> _Problem requirements_: In the material below, swap "top-left" for "upper-left" and change nothing else. Omit the pictures from your reply.

Records taken from a dataset
==================================================

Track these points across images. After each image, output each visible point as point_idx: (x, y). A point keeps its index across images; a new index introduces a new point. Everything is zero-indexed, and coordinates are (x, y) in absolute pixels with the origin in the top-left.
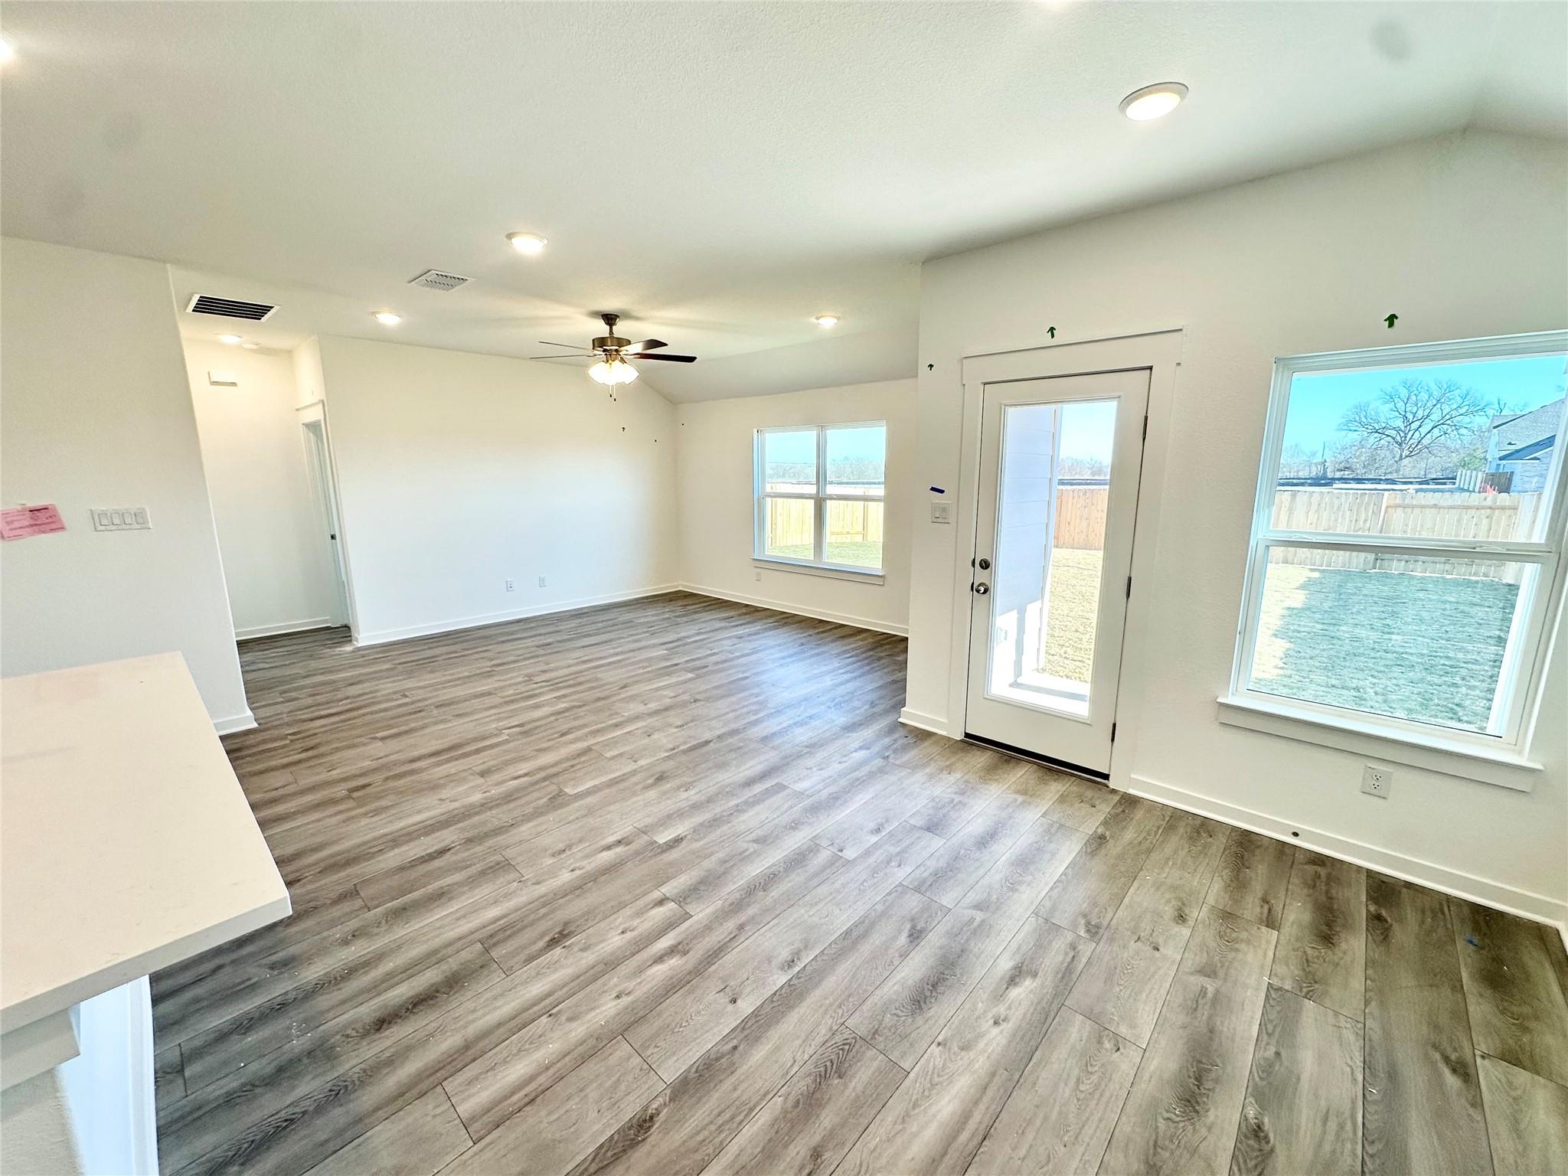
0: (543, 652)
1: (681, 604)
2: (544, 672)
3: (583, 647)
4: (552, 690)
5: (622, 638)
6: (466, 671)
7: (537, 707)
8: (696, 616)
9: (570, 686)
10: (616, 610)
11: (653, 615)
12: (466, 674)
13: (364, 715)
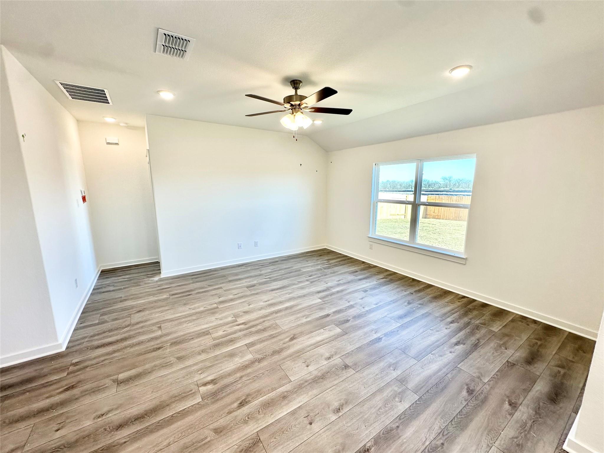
0: (249, 293)
1: (327, 258)
2: (246, 312)
3: (272, 290)
4: (245, 335)
5: (294, 284)
6: (202, 306)
7: (232, 355)
8: (336, 269)
9: (258, 332)
10: (292, 260)
11: (312, 266)
12: (202, 309)
13: (126, 347)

==================================================

> _Your solution_:
Track these points across images. After each image, output each visible point as point_idx: (x, y). A point keeps its index across images; a new index introduces a new point. Everything is zero-indexed, and coordinates are (x, y) in absolute pixels with the origin in the upper-left.
0: (543, 652)
1: (681, 604)
2: (544, 672)
3: (583, 647)
4: (552, 690)
5: (622, 638)
6: (466, 671)
7: (537, 707)
8: (696, 616)
9: (570, 686)
10: (616, 610)
11: (653, 615)
12: (466, 674)
13: (364, 715)
0: (249, 293)
1: (327, 258)
2: (246, 312)
3: (272, 290)
4: (245, 335)
5: (294, 284)
6: (202, 306)
7: (232, 355)
8: (336, 269)
9: (258, 332)
10: (292, 260)
11: (312, 266)
12: (202, 309)
13: (126, 347)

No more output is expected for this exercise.